- Request -
Continue the account below of a late night beside O’Brien’s Irish Pub, starting after its final sentence.

- Provided text -

··········

Last night, O’Brien’s Irish Pub was partying late into the night. Its an Irish pub so that is to be expected. Our room however, was right next door. I am guessing most of the locals hit it early and then went home and to bed before nine, leaving the place for those people. We had our balcony door open so we could clearly hear the drunk chicks. “No, I told him I don’t want him, but he just don’t listen. He said he’d get a job when he gets out of jail and that I should wait. He says he loves me-whoo hoo!” I’m sorry, but isn’t it the drunk chick that always starts the problem in the bar? Think back to all those times. It was a woman who started it. “What are you looking at? Tommy, TOMMY, put that beer down and listen to me, this guy was looking at me. What are you going to do about it?” All Tommy wanted to do was to enjoy his cold beer and maybe watch one of the three games on the flat screens around the bar. But, nooo, now he has to carry out some title fight with some guy he really has no beef with, just to please a woman he wasn’t too fond of in the first place.

Two of Ouray’s Finest sat in their patrol cars right across the street. I mean we’re here, and if any of you inside go sideways we are going to rain down on the lot of you like a Mexican sombrero on a Frenchman kind of close. You start something with two police officers the size of sycamore trees five steps away, you deserve to have stitches. About 2am, the drunk chicks finally went home. “Whaaaduyoumeanweeeregoin?idonwannaleave—wait-Igottapuke.ohiloveyoubaby-kissme.” I was just thinking-wouldn't it be funny if she woke up with her head shaved.

··········

- Given information -
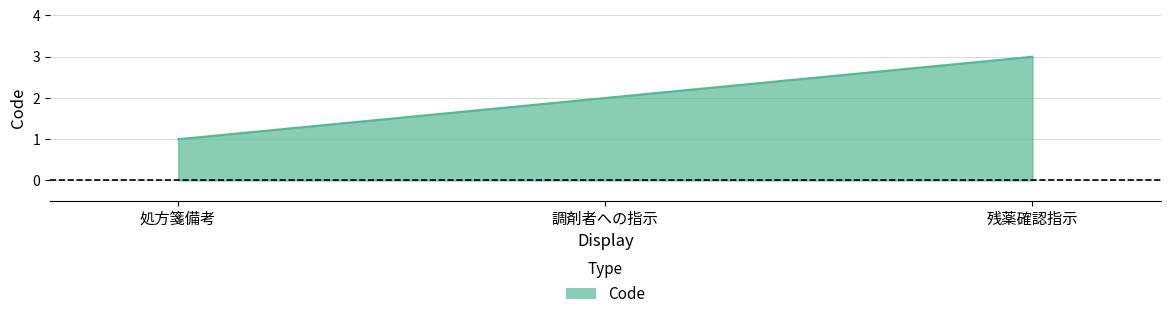

Rank the categories by value from lowest to highest.

処方箋備考, 調剤者への指示, 残薬確認指示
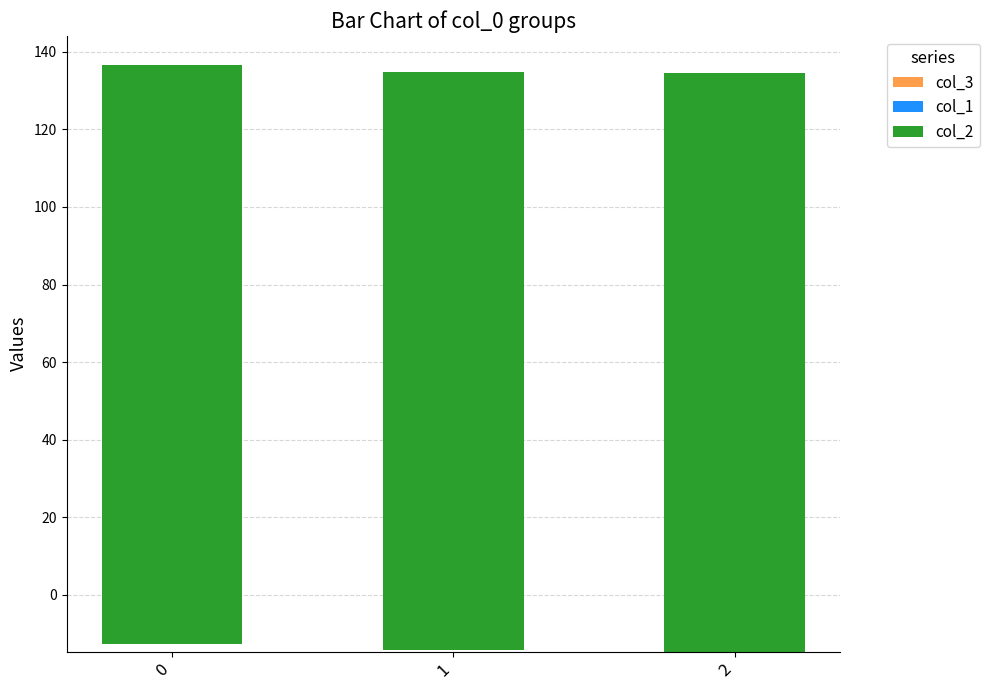

Is it true that col_1 equals -35.4 at 0?

True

··········

- Task output -
I'm just saying.

Justice served.

Tomorrow, the Grand Lady puts on her formals and presides over a party that is taking place in thousands of towns just like this. There are thousands of clown cars in parades across the nation, probably not too many synchronized dog teams, but maybe. One thing I can tell you, there isn’t one synchronized dog team in a parade celebrating freedom in ANY other country on the planet. Nope, not one. There isn’t a fire truck with the Grand Marshall being a 21 year old marine, sailor, airman, or soldier who just came home from the sandbox, sitting next to the 17 year old Miss True Value princess, nope, not one. There isn’t a country that will wear their nations flag or flag colors as shirts, lapel pin, hat, flag tucked into a hat, scarf, dog wear, or strapped to the back of their Harley-Davidson motorcycle. Not one. Two-hundred and thirty-five years ago, a bunch of dead guys had sealed themselves in a room on an upper floor of a building in Boston and had decided to lay it all on the line. Everything they had and known they were saying wasn’t enough unless it had freedom attached to it, including their lives.

Enjoy.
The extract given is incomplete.